Sociologist Robert Sampson, who spent decades studying what he called collective efficacy, a community's shared belief in its own capacity to act and achieve, found that this belief is not a fixed property of communities. It is built, slowly and intentionally, through relationships. Through leaders who invest in people. Through elders who make themselves available. Through a culture that says: we are responsible for each other's development. Mentorship is one of the primary mechanisms through which communities build collective efficacy, through which they develop the shared belief that they can create the world they deserve.

This is what the sociologist Patricia Hill Collins called the ethic of care in Black intellectual and community tradition, a value system that centers relationships, emotional accountability, and the understanding that individual achievement without community investment is incomplete. The great Black mentors of history were not exceptional in spite of this ethic. They were exceptional because of it.

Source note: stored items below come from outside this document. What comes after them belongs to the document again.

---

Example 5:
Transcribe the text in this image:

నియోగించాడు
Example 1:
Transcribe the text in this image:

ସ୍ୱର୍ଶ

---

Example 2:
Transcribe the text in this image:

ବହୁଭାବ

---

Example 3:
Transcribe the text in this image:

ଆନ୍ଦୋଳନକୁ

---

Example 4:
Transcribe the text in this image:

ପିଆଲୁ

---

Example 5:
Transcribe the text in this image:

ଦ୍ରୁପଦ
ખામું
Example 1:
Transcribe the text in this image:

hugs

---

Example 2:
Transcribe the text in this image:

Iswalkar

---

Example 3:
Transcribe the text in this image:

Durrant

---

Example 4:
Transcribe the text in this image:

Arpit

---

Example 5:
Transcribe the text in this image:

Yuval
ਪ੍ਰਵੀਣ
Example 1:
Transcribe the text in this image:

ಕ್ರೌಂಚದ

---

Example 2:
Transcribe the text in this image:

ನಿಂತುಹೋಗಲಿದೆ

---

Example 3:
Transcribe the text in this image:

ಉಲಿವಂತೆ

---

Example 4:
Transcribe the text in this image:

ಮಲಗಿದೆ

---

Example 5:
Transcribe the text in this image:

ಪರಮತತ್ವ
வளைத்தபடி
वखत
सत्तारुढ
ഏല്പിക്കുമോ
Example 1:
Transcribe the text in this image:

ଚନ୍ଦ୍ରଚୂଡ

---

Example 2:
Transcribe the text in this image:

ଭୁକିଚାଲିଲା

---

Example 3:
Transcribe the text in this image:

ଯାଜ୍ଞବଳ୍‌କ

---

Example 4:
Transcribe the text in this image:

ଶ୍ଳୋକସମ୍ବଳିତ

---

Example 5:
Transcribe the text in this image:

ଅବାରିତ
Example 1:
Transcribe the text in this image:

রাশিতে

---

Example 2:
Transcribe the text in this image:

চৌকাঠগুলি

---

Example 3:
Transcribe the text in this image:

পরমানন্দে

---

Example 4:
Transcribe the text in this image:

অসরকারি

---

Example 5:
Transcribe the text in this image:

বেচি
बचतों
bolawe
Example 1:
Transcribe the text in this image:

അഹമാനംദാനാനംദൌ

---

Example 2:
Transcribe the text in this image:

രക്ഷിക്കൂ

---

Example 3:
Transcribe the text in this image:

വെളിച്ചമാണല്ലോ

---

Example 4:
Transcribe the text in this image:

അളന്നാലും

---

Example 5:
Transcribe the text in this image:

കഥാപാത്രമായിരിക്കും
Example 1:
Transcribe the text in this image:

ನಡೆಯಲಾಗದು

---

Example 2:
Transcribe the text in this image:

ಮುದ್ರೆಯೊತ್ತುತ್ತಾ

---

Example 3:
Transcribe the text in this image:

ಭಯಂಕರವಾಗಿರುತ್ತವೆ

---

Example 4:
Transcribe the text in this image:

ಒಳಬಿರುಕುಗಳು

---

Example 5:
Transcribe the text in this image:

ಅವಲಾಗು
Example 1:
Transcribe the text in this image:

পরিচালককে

Langston Hughes did not have to make time for James Baldwin. Sidney Poitier did not have to counsel Denzel Washington. These were choices made from a deep understanding, born from lived experience with exclusion, that opportunity not shared is opportunity wasted; that walls you have broken through should stay broken for those coming behind you.

Why These Stories Endure and Resonate

These mentor stories have entered cultural consciousness not because they are feel-good stories of individual kindness, but because they illuminate something true and necessary about how human beings, and human communities, actually function at their best.